Directions for this task
Throughout the material, rename "苍翼" to "BlazBlue" in every place it occurs and keep all other text unchanged. Leave the pictures out of your answer.

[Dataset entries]

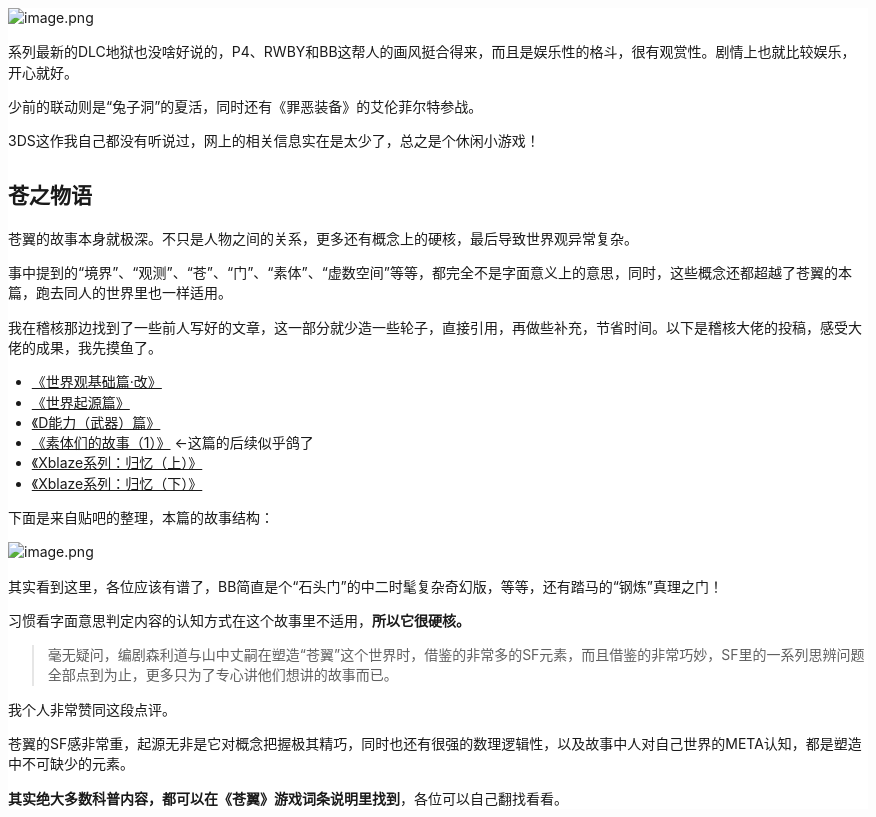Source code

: ![image.png](https://tva1.sinaimg.cn/mw690/006R15FXgy1h57wf016tbj31jk0rskjl.jpg)

系列最新的DLC地狱也没啥好说的，P4、RWBY和BB这帮人的画风挺合得来，而且是娱乐性的格斗，很有观赏性。剧情上也就比较娱乐，开心就好。

少前的联动则是“兔子洞”的夏活，同时还有《罪恶装备》的艾伦菲尔特参战。

3DS这作我自己都没有听说过，网上的相关信息实在是太少了，总之是个休闲小游戏！

## 苍之物语

苍翼的故事本身就极深。不只是人物之间的关系，更多还有概念上的硬核，最后导致世界观异常复杂。

事中提到的“境界”、“观测”、“苍”、“门”、“素体”、“虚数空间”等等，都完全不是字面意义上的意思，同时，这些概念还都超越了苍翼的本篇，跑去同人的世界里也一样适用。

我在稽核那边找到了一些前人写好的文章，这一部分就少造一些轮子，直接引用，再做些补充，节省时间。以下是稽核大佬的投稿，感受大佬的成果，我先摸鱼了。

- [《世界观基础篇·改》](https://www.g-cores.com/articles/23920)
- [《世界起源篇》](https://www.g-cores.com/articles/25307)
- [《D能力（武器）篇》](https://www.g-cores.com/articles/95906)
- [《素体们的故事（1）》](https://www.g-cores.com/articles/25854) ←这篇的后续似乎鸽了
- [《Xblaze系列：归忆（上）》](https://www.g-cores.com/articles/93527)
- [《Xblaze系列：归忆（下）》](https://www.g-cores.com/articles/93528)

下面是来自贴吧的整理，本篇的故事结构：

![image.png](https://tva1.sinaimg.cn/mw690/006R15FXgy1h57wfd6zkqj30g40pbjzb.jpg)

其实看到这里，各位应该有谱了，BB简直是个“石头门”的中二时髦复杂奇幻版，等等，还有踏马的“钢炼”真理之门！

习惯看字面意思判定内容的认知方式在这个故事里不适用，**所以它很硬核。**

> 毫无疑问，编剧森利道与山中丈嗣在塑造“苍翼”这个世界时，借鉴的非常多的SF元素，而且借鉴的非常巧妙，SF里的一系列思辨问题全部点到为止，更多只为了专心讲他们想讲的故事而已。

我个人非常赞同这段点评。

苍翼的SF感非常重，起源无非是它对概念把握极其精巧，同时也还有很强的数理逻辑性，以及故事中人对自己世界的META认知，都是塑造中不可缺少的元素。

**其实绝大多数科普内容，都可以在《苍翼》游戏词条说明里找到**，各位可以自己翻找看看。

Exercise response
Source code

: ![image.png](https://tva1.sinaimg.cn/mw690/006R15FXgy1h57wf016tbj31jk0rskjl.jpg)

系列最新的DLC地狱也没啥好说的，P4、RWBY和BB这帮人的画风挺合得来，而且是娱乐性的格斗，很有观赏性。剧情上也就比较娱乐，开心就好。

少前的联动则是“兔子洞”的夏活，同时还有《罪恶装备》的艾伦菲尔特参战。

3DS这作我自己都没有听说过，网上的相关信息实在是太少了，总之是个休闲小游戏！

## 苍之物语

BlazBlue的故事本身就极深。不只是人物之间的关系，更多还有概念上的硬核，最后导致世界观异常复杂。

事中提到的“境界”、“观测”、“苍”、“门”、“素体”、“虚数空间”等等，都完全不是字面意义上的意思，同时，这些概念还都超越了BlazBlue的本篇，跑去同人的世界里也一样适用。

我在稽核那边找到了一些前人写好的文章，这一部分就少造一些轮子，直接引用，再做些补充，节省时间。以下是稽核大佬的投稿，感受大佬的成果，我先摸鱼了。

- [《世界观基础篇·改》](https://www.g-cores.com/articles/23920)
- [《世界起源篇》](https://www.g-cores.com/articles/25307)
- [《D能力（武器）篇》](https://www.g-cores.com/articles/95906)
- [《素体们的故事（1）》](https://www.g-cores.com/articles/25854) ←这篇的后续似乎鸽了
- [《Xblaze系列：归忆（上）》](https://www.g-cores.com/articles/93527)
- [《Xblaze系列：归忆（下）》](https://www.g-cores.com/articles/93528)

下面是来自贴吧的整理，本篇的故事结构：

![image.png](https://tva1.sinaimg.cn/mw690/006R15FXgy1h57wfd6zkqj30g40pbjzb.jpg)

其实看到这里，各位应该有谱了，BB简直是个“石头门”的中二时髦复杂奇幻版，等等，还有踏马的“钢炼”真理之门！

习惯看字面意思判定内容的认知方式在这个故事里不适用，**所以它很硬核。**

> 毫无疑问，编剧森利道与山中丈嗣在塑造“BlazBlue”这个世界时，借鉴的非常多的SF元素，而且借鉴的非常巧妙，SF里的一系列思辨问题全部点到为止，更多只为了专心讲他们想讲的故事而已。

我个人非常赞同这段点评。

BlazBlue的SF感非常重，起源无非是它对概念把握极其精巧，同时也还有很强的数理逻辑性，以及故事中人对自己世界的META认知，都是塑造中不可缺少的元素。

**其实绝大多数科普内容，都可以在《BlazBlue》游戏词条说明里找到**，各位可以自己翻找看看。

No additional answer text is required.